====== Given data

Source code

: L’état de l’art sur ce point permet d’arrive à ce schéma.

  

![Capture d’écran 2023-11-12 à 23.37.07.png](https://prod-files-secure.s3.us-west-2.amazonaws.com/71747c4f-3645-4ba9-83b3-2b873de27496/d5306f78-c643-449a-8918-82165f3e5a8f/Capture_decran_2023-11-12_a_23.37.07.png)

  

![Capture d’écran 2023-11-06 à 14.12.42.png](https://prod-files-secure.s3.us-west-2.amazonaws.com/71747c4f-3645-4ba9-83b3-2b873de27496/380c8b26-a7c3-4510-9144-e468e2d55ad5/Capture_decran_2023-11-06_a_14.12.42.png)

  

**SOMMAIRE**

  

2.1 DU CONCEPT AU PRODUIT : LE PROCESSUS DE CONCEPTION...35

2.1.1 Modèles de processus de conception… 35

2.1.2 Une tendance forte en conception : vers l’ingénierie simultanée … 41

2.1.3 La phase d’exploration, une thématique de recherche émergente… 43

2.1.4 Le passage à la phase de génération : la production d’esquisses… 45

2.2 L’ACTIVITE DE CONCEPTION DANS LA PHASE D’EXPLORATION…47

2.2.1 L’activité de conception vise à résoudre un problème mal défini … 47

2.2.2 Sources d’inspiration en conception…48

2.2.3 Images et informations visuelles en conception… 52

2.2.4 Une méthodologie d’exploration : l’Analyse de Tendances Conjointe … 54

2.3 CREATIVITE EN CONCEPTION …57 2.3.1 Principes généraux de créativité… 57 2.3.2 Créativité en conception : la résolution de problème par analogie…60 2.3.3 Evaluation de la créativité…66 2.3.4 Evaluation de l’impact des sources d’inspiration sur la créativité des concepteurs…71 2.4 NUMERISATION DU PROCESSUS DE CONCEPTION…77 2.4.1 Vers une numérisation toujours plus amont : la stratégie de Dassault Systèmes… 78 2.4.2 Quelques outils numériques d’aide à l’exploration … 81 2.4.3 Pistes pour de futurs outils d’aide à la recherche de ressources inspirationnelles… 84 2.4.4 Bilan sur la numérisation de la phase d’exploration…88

============

* **Directive**
Each line of the entries that contains the word "files" should be listed.

* **Solution to this exercise**
![Capture d’écran 2023-11-12 à 23.37.07.png](https://prod-files-secure.s3.us-west-2.amazonaws.com/71747c4f-3645-4ba9-83b3-2b873de27496/d5306f78-c643-449a-8918-82165f3e5a8f/Capture_decran_2023-11-12_a_23.37.07.png)
![Capture d’écran 2023-11-06 à 14.12.42.png](https://prod-files-secure.s3.us-west-2.amazonaws.com/71747c4f-3645-4ba9-83b3-2b873de27496/380c8b26-a7c3-4510-9144-e468e2d55ad5/Capture_decran_2023-11-06_a_14.12.42.png)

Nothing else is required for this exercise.